Ночами здесь относительно тихо. Прошипит какой-нибудь запоздалый автомобиль, что-то стукнет-брякнет или прогудит в водопроводных трубах — вот и все звуки. Она часто просыпается, неслышно подходит к окошку и подолгу стоит, глядит: ночной умиротворенный город ей нравится.
Сейчас она тоже глядела на улицу, где по-прежнему вяло, с утомительным однообразием падали пухлые снежинки, и было ей как-то не по себе. Тяжело было. И вроде бы ничего особого не случилось… Вспоминала, что сказала она сама, что говорили свекровь, свекор и Элла сегодня и в прежние дни, начинала мысленно спорить с тем, с другим, доказывая свое, подумала о матери, с которой ей было так легко, хорошо, и тут… Нет, она не хотела плакать, это само собой получилось, глупо нюнить, но по щеке скатилась слеза… Зина недовольно дернула плечом. Элла, мурлыча веселую песенку, ушла куда-то, хлопнув дверью.

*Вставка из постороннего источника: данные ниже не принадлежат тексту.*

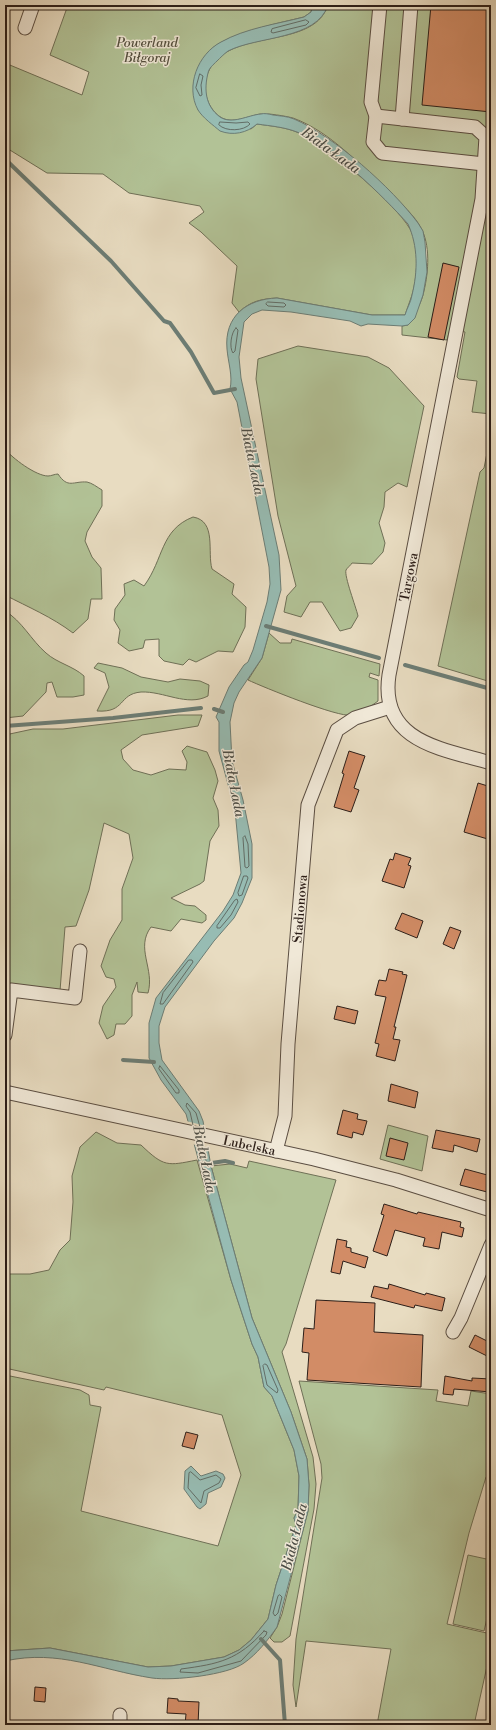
<svg xmlns="http://www.w3.org/2000/svg" width="496" height="1730" viewBox="0 0 496 1730" font-family="'Libre Bodoni',serif">
<style>
.green{fill:#b2c296;stroke:#6f7057}
.water{fill:#97bcb3;stroke:#6c7d75}
.pier{fill:#e8dcc1}
.lines{fill:none;stroke-linecap:round;stroke-linejoin:round}
.shore{stroke:#626d66;stroke-width:1}
.stream{stroke:#6c7d75;stroke-width:4}
.building{fill:#d28c66;stroke:#2c1e18}
.minor-casing{stroke:#5b4e42;stroke-width:15}
.minor{stroke:#f0e8d7;stroke-width:13}
.labels{text-anchor:middle;stroke-width:3;stroke-linejoin:round;paint-order:stroke}
.park-label{font-size:13px;font-style:italic;fill:#544f3e;stroke:#f0e8d7}
.street-label{font-size:13px;fill:#2c1e18;stroke:#f0e8d7}
.water-label{font-size:14px;font-style:italic;fill:#4c4d46;stroke:#f0e8d7}
</style>
<rect width="100%" height="100%" fill="#e8dcc1"/>
<filter id="stains"><feTurbulence type="fractalNoise" baseFrequency=".005" numOctaves="4"/><feColorMatrix values="0 0 0 0 .2 0 0 0 0 .09 0 0 0 0 .02 0 0 0 .5 -.17"/></filter>
<radialGradient id="worn" r=".72"><stop offset=".6" stop-color="#630" stop-opacity="0"/><stop offset="1" stop-color="#630" stop-opacity=".3"/></radialGradient>
<path class="green" d="M68 5H313L311 12 304 17C284 22 214 36 207 55 202 68 201 95 198 110L251 129 257 124C271 126 286 127 299 133 326 145 403 208 413 235 419 252 417 278 412 295 410 302 407 308 405 315H372L277 298C261 299 251 301 239 312L232 303 237 266 201 232 189 223 204 212 200 206 129 193 103 174 47 173 5 147V63L82 95 89 72 50 55Z
M328 5H491V414L472 412 477 381 459 379 457 377 465 332 450 329 447 340 402 335V326L408 325C413 316 420 306 423 295 428 276 431 249 422 230 415 215 400 203 388 192 360 165 331 132 293 118 285 116 268 113 260 114 249 116 233 124 222 118 211 112 204 97 205 84 214 22 312 55 328 5Z
M298 346 368 357 389 368 424 406 407 487 398 483 385 492 384 507 379 523 385 543 383 552 372 564 352 563C351 565 347 568 346 570 344 576 356 607 358 616L351 628 340 631 322 602H310L301 617 284 612 287 596 296 586 278 516 256 379 258 359Z
M491 433V682L438 666 480 472 484 468Z
M5 449C12 458 36 476 48 476 51 476 55 474 58 474 68 489 73 481 87 482 92 483 97 487 102 490V506L87 532 85 541 92 557 101 568 102 599H91L88 619 73 633C52 617 28 607 5 595Z
M193 517C217 521 207 552 212 569L234 584 232 594 246 607 245 627 233 652 218 651 196 662 189 659 183 665 164 661 159 656V639L145 640 143 648 129 651 118 643 120 630 114 620 115 609 125 595 124 584 134 580 144 586C164 559 160 530 193 517Z
M5 611C22 621 31 640 46 653 57 663 73 666 84 676V695L73 697H57L52 682 47 683 46 692 23 716 5 718Z
M269 633 280 643H291L292 639 380 664 379 676 370 673 369 677 378 680V701C370 707 361 713 351 715 339 718 263 687 248 680L262 658Z
M98 663 122 668 141 677 168 682 180 679 200 681 209 685 208 696C187 707 164 691 141 692 118 694 126 713 97 711L109 687 105 673 94 668Z
M178 715H202L198 726 142 735 121 750 123 759 133 770 151 775 169 769 186 770 187 762 182 751 187 746 207 752 215 770 218 781 213 798 218 810 219 826 210 841 204 881 200 884 171 898 185 905 195 906 206 915V920L202 923 181 919 171 931 151 927C135 948 155 969 148 993L138 992 137 982 132 995V1016L125 1024H116L114 1035 107 1039 99 1023 103 1006 116 987 114 979 106 977 101 966 110 940 122 920V889L133 858 129 834 104 823 89 890 76 926 65 927 60 991 5 984V735L33 729H63Z
M388 1125 428 1136 422 1171 380 1159Z
M96 1132 117 1143 141 1145C164 1167 167 1166 197 1160L231 1280 252 1344 258 1357 264 1387 272 1396 294 1450 299 1476 298 1510 294 1518 296 1524 276 1585 268 1619 251 1640 239 1650 224 1657 171 1666 148 1667 50 1648 5 1651V1375L80 1390 89 1395 90 1405 101 1407 81 1511 218 1546 241 1475 222 1415 106 1387 104 1390 5 1368V1274H30L49 1270 60 1250 70 1240 73 1202 72 1176 80 1147Z
M249 1161 336 1180 286 1344 282 1352 313 1457 316 1484 314 1509 290 1636 282 1642H274L270 1638 277 1627 282 1614 308 1511 309 1485 307 1459 291 1412 252 1318 211 1166 230 1164 247 1168Z
M299 1381 438 1390 436 1401 468 1406 471 1391 491 1394V1476L486 1477 469 1533 447 1624 491 1634V1648L474 1725H377L391 1649 306 1641 296 1707 293 1685 296 1639 322 1478 321 1464Z
M468 1555 491 1560V1601L484 1631 453 1624Z"/>
<path class="water" d="M313 5H328C317 40 257 36 228 51 224 54 220 58 217 61 213 65 209 68 208 73 204 89 205 106 220 117 232 125 248 115 261 114 264 113 269 114 273 115 279 116 287 116 294 119 334 136 392 188 418 223L423 231 425 242 427 272 423 295 415 318 408 325 402 326 368 324 361 326 350 321 291 312 262 310 252 314 244 322 239 357 241 378 279 555 281 590 262 658 239 692 234 703 230 722 232 761 243 800 252 844V878L242 903 234 918 214 941 165 1007 159 1026V1043L162 1060 199 1111 203 1121 211 1166 252 1318 291 1412 307 1459 309 1485 308 1511 277 1627C268 1640 257 1654 244 1663 228 1675 173 1681 152 1678 100 1670 59 1649 5 1661V1651L50 1648 148 1667 171 1666 224 1657 239 1650 251 1640 268 1619 276 1585 296 1525 294 1518 298 1510 299 1476 294 1450 272 1396 264 1387 258 1357 252 1344 231 1280 186 1114 161 1080 149 1058V1023L156 998 223 911 233 895 241 873 235 810 219 751V722L216 717 229 687 244 665 248 662 253 650 267 602 270 584 269 567 237 402 230 389C233 376 228 362 227 349 224 316 247 299 277 298L372 315H405C407 308 411 302 412 295 418 271 418 246 408 224 384 197 330 144 297 132 284 127 271 126 257 124 247 133 233 136 220 131 213 125 203 118 198 110 185 86 198 54 221 42 246 28 277 24 304 17L311 12Z
M191 1466 201 1476 216 1471 223 1474 225 1478 221 1487 208 1493 206 1504 200 1509 197 1507 184 1489 185 1471Z"/>
<path class="pier" d="M186 1121 206 1126 210 1149 192 1144Z"/>
<g class="lines">
<path class="shore" d="M306 20 309 22 306 25 273 33 271 32 272 29Z
M200 74 203 76 201 85 202 95 200 96 196 88Z
M220 122 236 123 248 122 250 124C244 131 226 132 219 125Z
M268 302 284 303 286 305 284 307 268 306 266 304Z
M236 328 238 330 235 351 233 353C229 348 231 332 236 328Z
M245 836 248 844 249 866 247 868 245 867 243 838Z
M244 876H247L248 878 242 895 239 896 238 893Z
M235 900 237 899 238 902 231 915 220 928H217V926Z
M189 960H192L193 962 163 1004H160L163 993Z
M160 1066 179 1090V1093H176L159 1069Z
M193 1125 190 1112 186 1106 187 1103 196 1113 200 1127
M197 1141 202 1161 204 1163 206 1161 203 1143
M265 1364 267 1365 278 1390 277 1393 267 1385 263 1366Z
M191 1472 200 1480 216 1475 221 1479 219 1483 204 1491 201 1503 188 1488 189 1473Z
M280 1595 282 1597 278 1613 275 1616 273 1613 278 1596Z
M264 1631 267 1632 266 1635 241 1661 198 1673 180 1672 181 1669C219 1664 238 1660 264 1631Z"/>
<path class="stream" d="M5 159 111 261 164 321 170 323 191 352 214 393 235 389
M266 626 379 658
M405 665 491 689
M214 709 223 712
M5 726 113 718 201 708
M123 1060 154 1062
M205 1164 225 1161 233 1163
M261 1639 280 1660 285 1725"/>
</g>
<path class="building" d="M431 5H491V112L422 105Z
M443 263 459 267 444 340 428 337Z
M349 751 365 756 354 788 359 790 351 812 334 807 344 774 342 773Z
M478 783 491 787V840L464 832Z
M395 853 411 858 408 865 411 866 404 888 382 881 390 859 393 860Z
M402 913 423 921 417 938 395 929Z
M450 927 461 931 454 949 443 944Z
M389 969 403 972 402 974 407 975 394 1027H396L393 1039 400 1040 395 1061 376 1056 379 1044 375 1043 386 997 375 995 379 980 386 981Z
M337 1006 358 1011 355 1024 334 1019Z
M391 1084 418 1092 415 1108 388 1101Z
M343 1110 358 1114 357 1119 367 1121 363 1135 353 1132 352 1138 337 1134Z
M436 1130 480 1139 477 1152 454 1145 453 1152 432 1148Z
M390 1138 408 1143 404 1160 386 1156Z
M465 1169 491 1176V1193L460 1185Z
M384 1204 417 1214 418 1212 461 1222 460 1227 464 1228 462 1237 442 1232 439 1249 423 1246 425 1238 395 1230 387 1256 373 1251 384 1215 381 1214Z
M337 1239 347 1241 346 1247 351 1248V1252L368 1257 365 1268 343 1261 340 1274 331 1272Z
M389 1284 425 1295 426 1293 445 1298 442 1311 415 1305 414 1308 371 1297 374 1286 388 1289Z
M316 1300 375 1303 374 1332 423 1335 421 1387 307 1380 309 1353 302 1352 304 1328 314 1329Z
M475 1335 491 1343V1358L469 1347Z
M445 1376 472 1381V1378L491 1379V1392L454 1389 453 1395 443 1394Z
M186 1432 198 1435 194 1449 182 1446Z
M35 1687 46 1688 45 1702 34 1701Z
M168 1698 178 1699V1701L199 1702 198 1725H185L186 1714 167 1713Z"/>
<g class="lines">
<g class="minor-casing">
<g id="minor">
<path d="M380 5 371 102 376 116 373 142 382 153 484 164"/>
<path d="M25 28 33 5"/>
<path d="M376 116 475 127 486 137 482 199 389 675C379 742 443 749 491 763"/>
<path d="M402 119 411 5"/>
<path d="M5 1035 11 990 75 998 80 951"/>
<path id="s1" d="M5 1092 314 1159 396 1180 491 1210"/>
<path id="s2" d="M276 1151 285 1116 288 1044 308 805 337 730 355 718 390 707"/>
<path d="M453 1332 461 1318 491 1245"/>
<path d="M120 1725V1715"/>
</g>
</g>
<use href="#minor" class="minor"/>
</g>
<g class="labels">
<g class="park-label">
<text x="147" y="47">Powerland<tspan x="147" dy="15">Biłgoraj</tspan></text>
</g>
<g class="street-label">
<text transform="translate(408 577) rotate(-79)" y="5">Targowa</text>
<text dy="5" stroke="none"><textPath href="#s2" startOffset="244">Stadionowa</textPath></text>
<text dy="5" stroke="none"><textPath href="#s1" startOffset="250">Lubelska</textPath></text>
</g>
<g class="water-label">
<text transform="translate(331 150) rotate(36)" y="5">Biała Łada</text>
<text transform="translate(253 461) rotate(78)" y="5">Biała Łada</text>
<text transform="translate(234 783) rotate(79)" y="5">Biała Łada</text>
<text transform="translate(205 1159) rotate(78)" y="5">Biała Łada</text>
<text transform="translate(294 1537) rotate(-76)" y="5">Biała Łada</text>
</g>
</g>
<rect width="496" height="1730" fill="none" stroke="#e8dcc1" stroke-width="20"/>
<rect x="6" y="6" width="484" height="1718" fill="none" stroke="#2c1e18" stroke-width="2"/>
<rect x="10" y="10" width="476" height="1710" fill="none" stroke="#2c1e18"/>
<rect width="100%" height="100%" filter="url(#stains)"/>
<rect width="100%" height="100%" fill="url(#worn)"/>
</svg>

— Что с тобой? — удивленно спросила Мария Ивановна, наклонившись над Зиной.
Подошел свекор, и Зина каким-то непонятным образом почувствовала, что старики переглядываются за ее спиной.

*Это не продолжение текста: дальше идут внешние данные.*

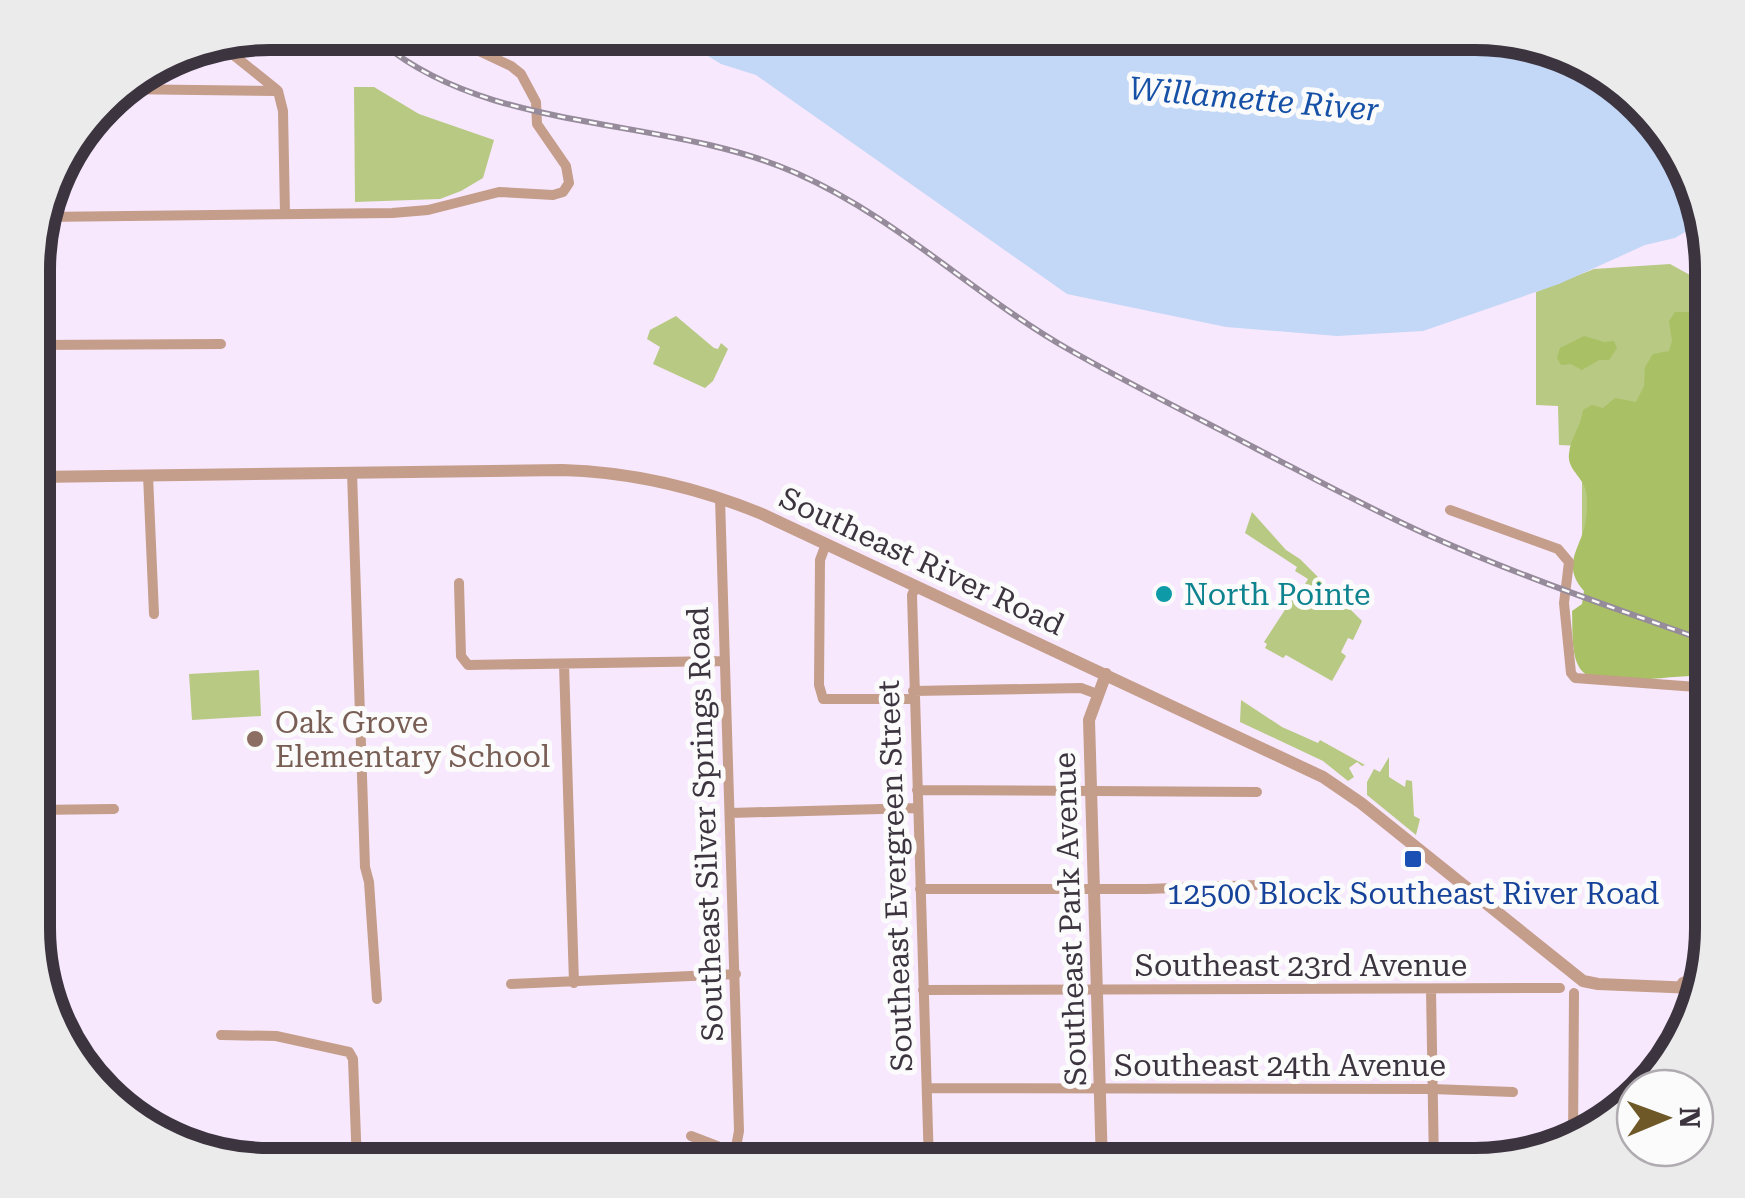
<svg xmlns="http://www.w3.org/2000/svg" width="1745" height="1198" font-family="'Roboto Serif',serif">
<rect width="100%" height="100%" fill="#f7e8fe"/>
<path fill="#b7c983" d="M354 87H374L419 114 494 140 483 178 461 191 440 199 355 202Z
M1670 264 1690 275 1697 286 1698 623 1582 584V446L1559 445 1558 406 1536 405V292L1594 269Z
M676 316 714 348 718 349 721 343 728 349 713 381 705 388 653 364 660 347 647 339 650 330Z
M1252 512 1286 550 1300 559 1362 621 1353 640 1348 638 1341 652 1346 656 1332 681 1286 655 1283 658 1265 648 1267 644 1264 642 1292 599 1296 600 1308 579 1295 571 1297 567 1245 533Z
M259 670 261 716 192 720 189 674Z
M1241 700 1282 727 1318 743 1320 740 1365 765 1362 766 1357 762 1349 768 1354 777 1348 781 1323 761 1240 722Z
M1389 757V777L1405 787 1406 780 1412 781 1414 816 1420 819 1416 835 1367 795V782L1374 769 1380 772Z"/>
<path fill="#aac064" d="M1675 312H1692L1697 328 1690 349 1695 438 1712 452V574L1703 584 1701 594 1700 665 1692 676C1668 676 1598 688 1583 672 1570 660 1573 627 1572 611L1582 604 1584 591C1559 563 1583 547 1586 519 1587 511 1588 496 1585 488 1581 476 1567 468 1569 454 1570 438 1581 427 1583 410L1592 405 1603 408 1615 398 1636 402 1644 386 1645 367 1653 354 1669 351 1672 341 1669 321Z
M1584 336 1604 342 1614 341 1617 348 1609 360H1599L1582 370 1571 364 1561 365 1557 358 1560 348Z"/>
<path fill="#c3d7f6" d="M1490 33 1619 81 1688 164 1694 188 1686 217 1690 229 1675 238 1645 245 1559 284 1423 331 1337 336 1226 327 1067 294 756 75 721 64 684 41Z
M1706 357 1712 363V452L1695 439C1689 411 1684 379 1706 357Z"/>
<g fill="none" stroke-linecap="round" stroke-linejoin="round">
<path stroke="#c59d8b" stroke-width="10" d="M221 45 277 90
M117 89 278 91
M278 91 283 111 285 214
M42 217 392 213 428 210 499 192 553 195 563 192 569 183 566 166 537 124 536 102 521 74 511 66 462 43
M35 345 221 344
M352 472 365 867 369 882 377 999
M148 475 154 614
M1450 510 1558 549 1569 562 1564 603 1571 673 1575 678 1710 688
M826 544 820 560 819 685 823 699H913
M459 583 461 656 468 665 724 661
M916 586 912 595 929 1165
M564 664 574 983
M913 691 1081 688 1097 694
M917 790 1257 792
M34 810 114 809
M730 813 917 808
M920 889H1147L1284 884
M1707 919 1704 887 1707 872 1711 720 1707 597 1708 592H1712
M511 984 736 974
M923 990 1560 988
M1431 990 1434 1165
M221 1035 276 1036 349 1052 353 1059 357 1165
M927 1088 1432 1089 1513 1092
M691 1136 730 1151 736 1147 739 1131 720 498
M1573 1143 1574 993"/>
<path stroke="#c59d8b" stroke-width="12" d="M35 477 562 470C632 472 699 488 762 514L1323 777 1361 803 1583 981 1598 984 1695 988
M1683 983C1717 976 1701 930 1712 905
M1102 1165 1089 720 1106 674"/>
<defs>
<path id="rail" d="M382 43C493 135 666 115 796 173 896 217 974 295 1068 349 1129 384 1192 415 1255 448 1313 478 1370 509 1430 536 1522 577 1617 609 1712 643"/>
</defs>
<use href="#rail" stroke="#968b9b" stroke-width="6"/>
<use href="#rail" stroke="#fbfbfb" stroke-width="2.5" stroke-dasharray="8" stroke-linecap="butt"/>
</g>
<circle fill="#0f9aa8" stroke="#fbfbfb" stroke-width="4" cx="1164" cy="594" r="10"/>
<circle fill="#8d6e63" stroke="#fbfbfb" stroke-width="4" cx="255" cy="739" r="10"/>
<rect fill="#1a4fb4" stroke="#fbfbfb" stroke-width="4" x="1403" y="849" width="20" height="20" rx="5"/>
<g text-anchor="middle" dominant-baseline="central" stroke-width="10" stroke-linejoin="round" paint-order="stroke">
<g font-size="30" fill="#3c343f" stroke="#fbfbfb">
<text transform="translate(922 561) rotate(25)">Southeast River Road</text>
<text transform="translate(705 824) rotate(-92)">Southeast Silver Springs Road</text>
<text transform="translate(895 876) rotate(-92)">Southeast Evergreen Street</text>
<text transform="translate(1070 919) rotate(-92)">Southeast Park Avenue</text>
<text x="1301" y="965">Southeast 23rd Avenue</text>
<text x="1280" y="1065">Southeast 24th Avenue</text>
</g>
<g font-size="30" fill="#0d838f" stroke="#fbfbfb" text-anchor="start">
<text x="1184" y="594">North Pointe</text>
</g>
<g font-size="30" fill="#785e54" stroke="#fbfbfb" text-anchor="start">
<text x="275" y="722">Oak Grove<tspan x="275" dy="34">Elementary School</tspan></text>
</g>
<g font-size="30" fill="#164399" stroke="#fbfbfb">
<text x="1413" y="893">12500 Block Southeast River Road</text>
</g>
<g font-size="32" font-style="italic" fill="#1651a7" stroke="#fbfbfb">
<text transform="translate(1254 99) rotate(5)">Willamette River</text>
</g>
</g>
<path d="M0 0H1745V1198H0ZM270 50H1475A220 220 0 0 1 1695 270V928A220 220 0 0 1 1475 1148H270A220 220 0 0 1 50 928V270A220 220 0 0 1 270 50Z" fill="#ecebec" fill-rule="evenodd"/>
<path fill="none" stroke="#3c343f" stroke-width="12" d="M270 50H1475A220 220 0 0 1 1695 270V928A220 220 0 0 1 1475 1148H270A220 220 0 0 1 50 928V270A220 220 0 0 1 270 50Z"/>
<g transform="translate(1665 1118) rotate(89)"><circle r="48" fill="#fbfbfb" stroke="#afabb0" stroke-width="2.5"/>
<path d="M0-8L18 38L0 25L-18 38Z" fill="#6f5828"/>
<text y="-15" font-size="28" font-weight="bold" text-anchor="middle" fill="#3c343f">N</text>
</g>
</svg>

— Она же плачет, — сказал Константин Петрович. — Ты что это плачешь? Зина!
— Я не плачу. Это так…
— Нет, нет, ты все-таки плакала. Ты на Марию Ивановну обиделась, да?
— А что я ей сделала? Ну, сказала что-то, так мало ли… Нельзя же быть такой уж сверхчувствительной.
— Провинциалы, они обидчивы.
Свекровь принесла вязаную кофту:
— На-ка надень. Прохладно у окна-то. Могу и подарить, если хочешь.
«Компенсация за прежнее невнимание».
Зине казалось, что в квартире тепло, но она не стала возражать и набросила теплую кофту.
Откуда-то снизу доносился тихий нетерпеливый гул, и не поймешь, что гудит, каждый день гудит: слева — столовая, справа — мастерская. Никто в квартире не слышит этот слабый беспрестанный гул, только — Зина. У себя дома она улавливает даже самые слабые звуки, удивляя подружек-студенток. Она немножко стесняется этой своей способности, считая, что звериный слух девушкам ни к чему. Сейчас она убеждена: так получилось от тренировок. В детстве Зина любила прислушиваться к звукам, которые рождались в их селе глухими ночами, поздними вечерами, в полуденный зной, в лютую стужу, то есть в самые тихие минуты: вот кто-то просеменил по улице, стеклянно похрустывая на снегу пимами; далеко-далеко, кажется, у одинокой бабки Захаровны, звякнула щеколда калитки; у дяди Паши чуть слышно заскулила собачонка (она, видать, болеет, денно и нощно скулит) и печально пропел свою унылую короткую мелодию раскачиваемый ветром ставень. Конечно, это было баловство, но оно вошло в привычку. Зина стала каждый день ловить в немой тиши слабые, едва слышимые звуки, затаив дыхание, до предела напрягаясь; злилась, если ничего не слышала, и сияла, если удавалось, выражаясь языком той же бабки Захаровны, «пымать» какой-то слабенький звук; нетерпеливо ждала часа, когда на село опускалась абсолютная, могильная тишина. Девчонка прослушивала тишину, чувствовала ее. Зина убеждена теперь, что именно эти постоянные тренировки и решили все — она стала обладать необыкновенным слухом; ей кажется, что нет других причин. Сказала знакомому врачу, так не поверил, надо же!